DIRECTIONS FOR THIS TASK:
Down to the last line, write out the entries below exactly and omit all pictures.

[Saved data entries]
▬▬▬▬▬▬▬▬▬▬

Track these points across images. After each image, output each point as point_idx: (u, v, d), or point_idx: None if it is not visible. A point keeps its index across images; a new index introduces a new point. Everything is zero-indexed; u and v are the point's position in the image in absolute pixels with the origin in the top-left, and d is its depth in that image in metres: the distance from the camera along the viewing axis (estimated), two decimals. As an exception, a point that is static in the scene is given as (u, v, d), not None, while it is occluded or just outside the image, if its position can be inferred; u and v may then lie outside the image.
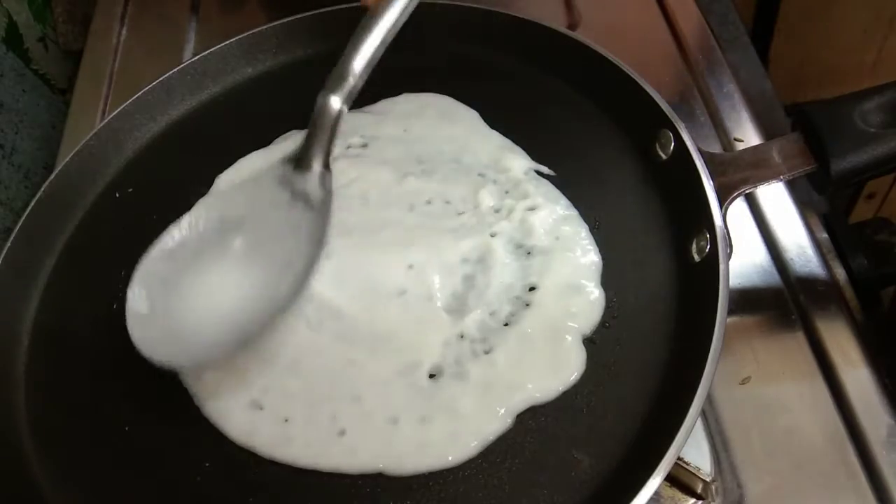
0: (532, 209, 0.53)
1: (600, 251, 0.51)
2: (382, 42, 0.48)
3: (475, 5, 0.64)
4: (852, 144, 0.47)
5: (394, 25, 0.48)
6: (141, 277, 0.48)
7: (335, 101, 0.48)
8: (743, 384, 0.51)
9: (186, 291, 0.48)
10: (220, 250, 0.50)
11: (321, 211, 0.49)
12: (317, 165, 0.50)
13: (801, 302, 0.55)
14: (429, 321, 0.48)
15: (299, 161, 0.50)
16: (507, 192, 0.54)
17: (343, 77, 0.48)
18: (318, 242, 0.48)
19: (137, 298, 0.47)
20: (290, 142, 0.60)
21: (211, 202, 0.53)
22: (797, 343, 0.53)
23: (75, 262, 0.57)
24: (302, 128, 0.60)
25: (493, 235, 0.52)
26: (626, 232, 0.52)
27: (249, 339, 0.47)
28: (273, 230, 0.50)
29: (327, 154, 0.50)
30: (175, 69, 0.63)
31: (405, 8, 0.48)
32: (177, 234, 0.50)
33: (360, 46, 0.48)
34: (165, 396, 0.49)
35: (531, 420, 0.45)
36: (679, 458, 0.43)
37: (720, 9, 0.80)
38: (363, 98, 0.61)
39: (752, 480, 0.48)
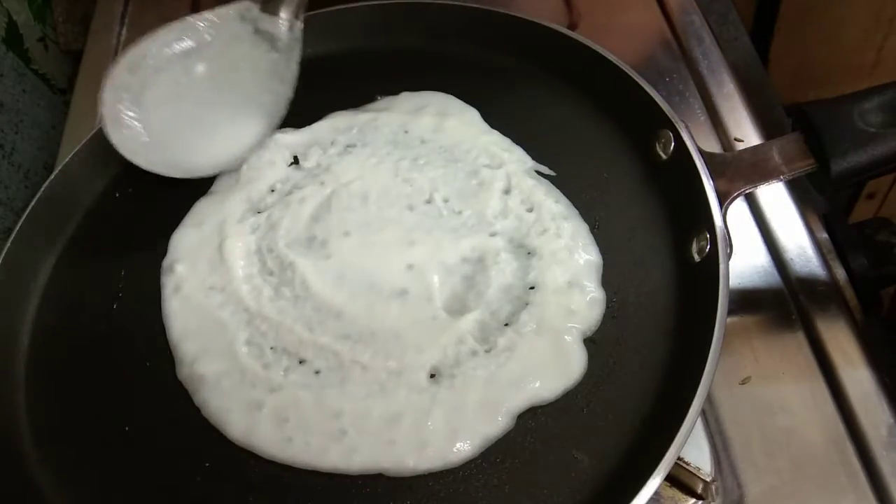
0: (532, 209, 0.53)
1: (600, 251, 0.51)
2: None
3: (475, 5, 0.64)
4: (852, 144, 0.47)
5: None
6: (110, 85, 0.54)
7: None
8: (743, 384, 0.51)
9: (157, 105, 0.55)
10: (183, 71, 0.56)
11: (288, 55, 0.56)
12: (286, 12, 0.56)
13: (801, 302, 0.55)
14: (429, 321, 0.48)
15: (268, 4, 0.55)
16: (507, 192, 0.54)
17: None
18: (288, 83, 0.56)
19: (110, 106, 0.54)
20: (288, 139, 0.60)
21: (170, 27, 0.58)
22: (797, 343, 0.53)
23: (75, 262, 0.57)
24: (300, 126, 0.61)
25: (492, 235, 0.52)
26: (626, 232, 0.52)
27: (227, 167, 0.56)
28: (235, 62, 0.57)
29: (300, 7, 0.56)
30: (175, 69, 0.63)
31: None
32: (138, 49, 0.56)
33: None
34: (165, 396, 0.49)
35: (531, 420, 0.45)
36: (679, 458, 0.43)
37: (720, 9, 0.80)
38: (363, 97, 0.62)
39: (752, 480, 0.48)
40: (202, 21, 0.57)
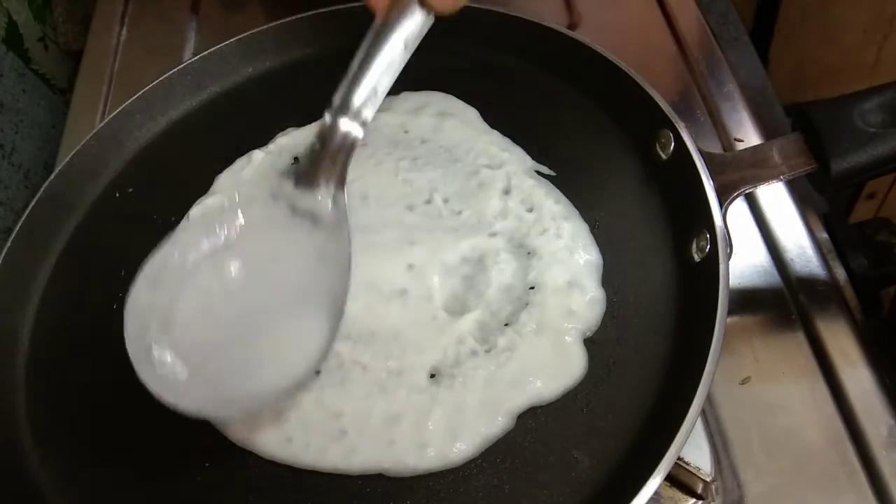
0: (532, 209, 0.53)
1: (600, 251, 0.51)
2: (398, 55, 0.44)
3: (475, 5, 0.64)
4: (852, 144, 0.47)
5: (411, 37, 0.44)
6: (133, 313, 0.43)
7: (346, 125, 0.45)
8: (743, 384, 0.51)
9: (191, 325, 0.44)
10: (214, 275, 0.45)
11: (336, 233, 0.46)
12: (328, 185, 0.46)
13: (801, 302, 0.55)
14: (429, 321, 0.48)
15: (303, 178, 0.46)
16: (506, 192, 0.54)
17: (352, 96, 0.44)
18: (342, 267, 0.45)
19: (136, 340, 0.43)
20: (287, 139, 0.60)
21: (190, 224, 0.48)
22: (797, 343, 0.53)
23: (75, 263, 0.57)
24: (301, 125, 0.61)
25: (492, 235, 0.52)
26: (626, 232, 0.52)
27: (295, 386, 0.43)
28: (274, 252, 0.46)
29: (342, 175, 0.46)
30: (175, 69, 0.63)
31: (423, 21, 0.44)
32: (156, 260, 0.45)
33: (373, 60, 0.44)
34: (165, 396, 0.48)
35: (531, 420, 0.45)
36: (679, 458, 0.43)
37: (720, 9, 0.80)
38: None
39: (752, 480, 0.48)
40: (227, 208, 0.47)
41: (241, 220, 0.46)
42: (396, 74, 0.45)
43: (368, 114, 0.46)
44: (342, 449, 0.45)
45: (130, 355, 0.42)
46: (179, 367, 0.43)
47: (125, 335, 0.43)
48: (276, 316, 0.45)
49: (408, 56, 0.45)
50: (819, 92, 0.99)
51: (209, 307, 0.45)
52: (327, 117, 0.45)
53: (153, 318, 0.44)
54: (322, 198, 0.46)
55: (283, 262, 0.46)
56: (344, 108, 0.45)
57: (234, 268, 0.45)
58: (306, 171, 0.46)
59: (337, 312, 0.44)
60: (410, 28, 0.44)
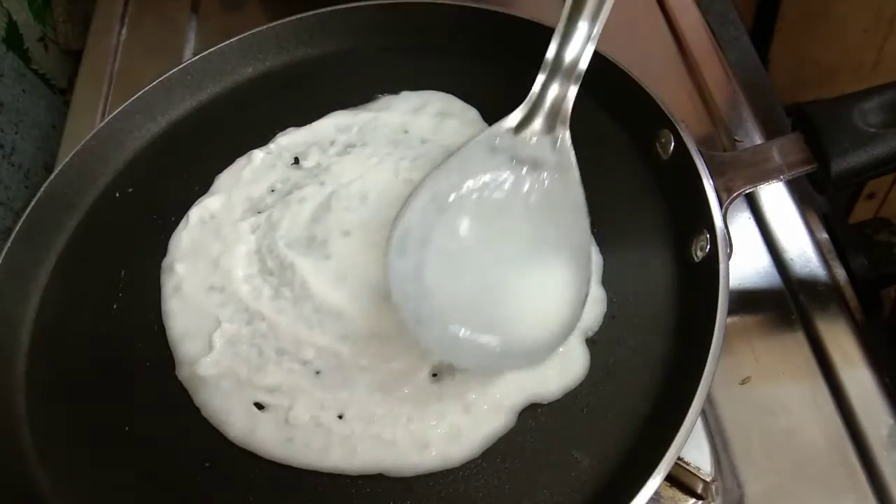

▬▬▬▬▬▬▬▬▬▬

COMPLETED EXERCISE:
Track these points across images. After each image, output each point as point_idx: (u, v, d), or point_idx: None if it is not visible. A point keeps its index across images; a new index introduces a new point. Everything is zero-indexed; u and v are the point's position in the image in absolute pixels with the origin in the top-left, and d is its depth in that image in metres: the distance from the camera along the viewing axis (estimated), two decimals. As an exception, a point that is static in the scene is given as (u, v, d), not None, while it is occluded or just outside the image, if its position can be inferred; u and v may then lie outside the image.
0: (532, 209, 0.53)
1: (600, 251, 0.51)
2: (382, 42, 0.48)
3: (475, 5, 0.64)
4: (852, 144, 0.47)
5: (394, 25, 0.48)
6: (141, 277, 0.48)
7: (335, 101, 0.48)
8: (743, 384, 0.51)
9: (186, 291, 0.48)
10: (220, 250, 0.50)
11: (321, 211, 0.49)
12: (317, 165, 0.50)
13: (801, 302, 0.55)
14: (429, 321, 0.48)
15: (299, 161, 0.50)
16: (507, 192, 0.54)
17: (343, 77, 0.48)
18: (318, 242, 0.48)
19: (137, 298, 0.47)
20: (290, 142, 0.60)
21: (211, 202, 0.53)
22: (797, 343, 0.53)
23: (75, 262, 0.57)
24: (302, 128, 0.60)
25: (493, 235, 0.52)
26: (626, 232, 0.52)
27: (249, 339, 0.47)
28: (273, 230, 0.50)
29: (327, 154, 0.50)
30: (175, 69, 0.63)
31: (405, 8, 0.48)
32: (177, 234, 0.50)
33: (360, 46, 0.48)
34: (165, 396, 0.49)
35: (531, 420, 0.45)
36: (679, 458, 0.43)
37: (720, 9, 0.80)
38: (363, 98, 0.61)
39: (752, 480, 0.48)
0: (532, 209, 0.53)
1: (600, 251, 0.51)
2: None
3: (475, 5, 0.64)
4: (852, 144, 0.47)
5: None
6: (110, 85, 0.54)
7: None
8: (743, 384, 0.51)
9: (157, 105, 0.55)
10: (183, 71, 0.56)
11: (288, 55, 0.56)
12: (286, 12, 0.56)
13: (801, 302, 0.55)
14: (429, 321, 0.48)
15: (268, 4, 0.55)
16: (507, 192, 0.54)
17: None
18: (288, 83, 0.56)
19: (110, 106, 0.54)
20: (288, 139, 0.60)
21: (170, 27, 0.58)
22: (797, 343, 0.53)
23: (75, 262, 0.57)
24: (300, 126, 0.61)
25: (492, 235, 0.52)
26: (626, 232, 0.52)
27: (227, 167, 0.56)
28: (235, 62, 0.57)
29: (300, 7, 0.56)
30: (175, 69, 0.63)
31: None
32: (138, 49, 0.56)
33: None
34: (165, 396, 0.49)
35: (531, 420, 0.45)
36: (679, 458, 0.43)
37: (720, 9, 0.80)
38: (363, 97, 0.62)
39: (752, 480, 0.48)
40: (202, 21, 0.57)
0: (532, 209, 0.53)
1: (600, 251, 0.51)
2: (398, 55, 0.44)
3: (475, 5, 0.64)
4: (852, 144, 0.47)
5: (411, 37, 0.44)
6: (133, 313, 0.43)
7: (346, 125, 0.45)
8: (743, 384, 0.51)
9: (191, 325, 0.44)
10: (214, 275, 0.45)
11: (336, 233, 0.46)
12: (328, 185, 0.46)
13: (801, 302, 0.55)
14: (429, 321, 0.48)
15: (303, 178, 0.46)
16: (506, 192, 0.54)
17: (352, 96, 0.44)
18: (342, 267, 0.45)
19: (136, 340, 0.43)
20: (287, 139, 0.60)
21: (190, 224, 0.48)
22: (797, 343, 0.53)
23: (75, 263, 0.57)
24: (301, 125, 0.61)
25: (492, 235, 0.52)
26: (626, 232, 0.52)
27: (295, 386, 0.43)
28: (274, 252, 0.46)
29: (342, 175, 0.46)
30: (175, 69, 0.63)
31: (423, 21, 0.44)
32: (156, 260, 0.45)
33: (373, 60, 0.44)
34: (165, 396, 0.48)
35: (531, 420, 0.45)
36: (679, 458, 0.43)
37: (720, 9, 0.80)
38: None
39: (752, 480, 0.48)
40: (227, 208, 0.47)
41: (241, 220, 0.46)
42: (396, 74, 0.45)
43: (368, 114, 0.46)
44: (342, 449, 0.45)
45: (130, 355, 0.42)
46: (179, 367, 0.43)
47: (125, 335, 0.43)
48: (276, 316, 0.45)
49: (408, 56, 0.45)
50: (819, 92, 0.99)
51: (209, 307, 0.45)
52: (327, 117, 0.45)
53: (153, 318, 0.44)
54: (322, 198, 0.46)
55: (283, 262, 0.46)
56: (344, 108, 0.45)
57: (234, 268, 0.45)
58: (306, 171, 0.46)
59: (337, 312, 0.44)
60: (410, 28, 0.44)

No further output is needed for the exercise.